3.ガンネルの固定ガンネル枠を樹皮の中に入れ、中央部で30センチほど、両端ではそれよりも高くそらせた形で、一時的に木の棒で支えられている。形が決まると、バウとスターン部にデッキ状の樹皮の切れ端が張られる。この部分をデッキ・フラップと言う。(下図参照) 次に、アウトウェールが組み入れられ、樹皮を挟んでペグでインウェールに固定する。この後、余分な樹皮は切り落としてしまう。 次に、ガンネルを樹皮に縫いつける(ラッシング)。 裂いた木の根をガンネルに巻き付け、突き錐であけた樹皮の穴に通す。これを何回も何回も、根と根の間に隙間をあけずに繰り返す。ある一定の幅にわたって根を巻いたら、 いったんそこで止め、少し間をあけてから再び同じように繰り返す。これは、グループラッシングと呼ばれ、間をあけるのは、後でリブ材の先端がその隙間にはめ込まれるからである。 グループラッシングはガンネル全体にわたって施される。ラッシングが進むにつれて杭も取り外す。この段階で、ゴアもきちんと縫い合わせておく。ガンネルのほぞ穴にはめ込まれた センタースウォートも、ガンネルに近いところにあけた穴に木の根を通してしっかりと固定される。 ラッシングが終わると、カヌーは地面から持ち上げられ、ひっくり返して木の台の上に乗せる。 次に、バウとスターンに船首材(ステム)を組み込むが、これを縫いつけるのは最後の仕上げの時である。縫い残した部分があれば、この段階ですべて縫い合わせておく。それが済むと カヌーは台からおろし地面に船底を下にして置き、次の作業に移る。

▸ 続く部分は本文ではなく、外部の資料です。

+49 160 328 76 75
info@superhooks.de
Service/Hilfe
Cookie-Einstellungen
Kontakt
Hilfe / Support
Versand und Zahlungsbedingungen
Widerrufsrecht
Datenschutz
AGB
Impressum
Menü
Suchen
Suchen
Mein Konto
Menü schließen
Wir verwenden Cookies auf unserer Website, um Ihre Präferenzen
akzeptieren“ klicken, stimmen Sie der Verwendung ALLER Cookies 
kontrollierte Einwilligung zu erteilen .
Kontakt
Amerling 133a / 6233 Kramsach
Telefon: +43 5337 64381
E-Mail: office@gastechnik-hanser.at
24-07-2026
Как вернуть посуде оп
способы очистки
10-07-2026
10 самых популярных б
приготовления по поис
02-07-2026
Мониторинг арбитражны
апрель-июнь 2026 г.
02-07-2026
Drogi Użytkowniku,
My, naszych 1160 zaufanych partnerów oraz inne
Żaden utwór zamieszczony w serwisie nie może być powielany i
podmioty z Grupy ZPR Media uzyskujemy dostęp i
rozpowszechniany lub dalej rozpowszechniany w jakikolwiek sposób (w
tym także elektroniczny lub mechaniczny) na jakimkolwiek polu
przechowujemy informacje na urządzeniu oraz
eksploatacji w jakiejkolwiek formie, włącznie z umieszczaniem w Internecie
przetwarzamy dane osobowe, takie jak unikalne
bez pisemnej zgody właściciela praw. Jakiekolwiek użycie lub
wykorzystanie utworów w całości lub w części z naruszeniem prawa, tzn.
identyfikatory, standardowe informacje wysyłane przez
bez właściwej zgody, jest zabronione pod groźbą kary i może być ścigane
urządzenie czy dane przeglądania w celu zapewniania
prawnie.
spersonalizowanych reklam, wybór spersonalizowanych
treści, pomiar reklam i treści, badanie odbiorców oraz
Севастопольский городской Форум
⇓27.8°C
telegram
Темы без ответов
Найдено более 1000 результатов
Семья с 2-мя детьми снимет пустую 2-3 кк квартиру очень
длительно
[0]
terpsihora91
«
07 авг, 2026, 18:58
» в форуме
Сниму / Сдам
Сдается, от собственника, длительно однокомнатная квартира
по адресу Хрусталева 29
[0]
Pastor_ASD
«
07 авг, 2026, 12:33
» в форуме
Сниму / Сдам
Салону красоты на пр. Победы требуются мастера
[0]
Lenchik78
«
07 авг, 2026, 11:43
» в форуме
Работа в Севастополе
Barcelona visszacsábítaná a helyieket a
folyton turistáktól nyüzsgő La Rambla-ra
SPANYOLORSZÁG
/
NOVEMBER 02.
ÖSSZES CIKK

■ラッシングの様子インウェールの位置を決めてから、アウトウェールで樹皮をはさみ、木の根で縛り付けていく。 ガンネルキャップは最後の仕上げの段階で取り付けられる。
■デッキフラップと先端部の様子右の図の様に船首材がガンネルラインより上に飛び出している作り方もある。 先端部分の作り方は、地方によって色々な方法がある。そして、その形も様々だ。
■各パーツの様子センタースウォートは、両側が薄くなり(幅は広くなる)インウェールのほぞにはめ込む。 船首材(ステム)は、曲げやすいように何層にも割る。 4.樹脂を塗る船体内部の縫い目はすべてゴムを塗る。インディアンの言うゴムとは、大抵カナダトウヒかクロトウヒの樹脂である。インディアンはカエデの樹液を集めるのと同じような方法で木から樹液を採り、 樹脂を煮詰めて濾した。集落には共同の樹脂壺があり、誰でもカヌーの仕上げに樹脂を使うことができたのだ。現代のビルダーの中には、樹脂の代わりに鉱物ピッチ(屋根葺き用のアスファルトの接合剤) を使う者もいる。インディアンは、トウヒの樹脂に獣脂を混ぜて、寒くてもひび割れしないように工夫した。また、暖かい季節には、ピッチが汗をかかないように塗り直さなければならなかった。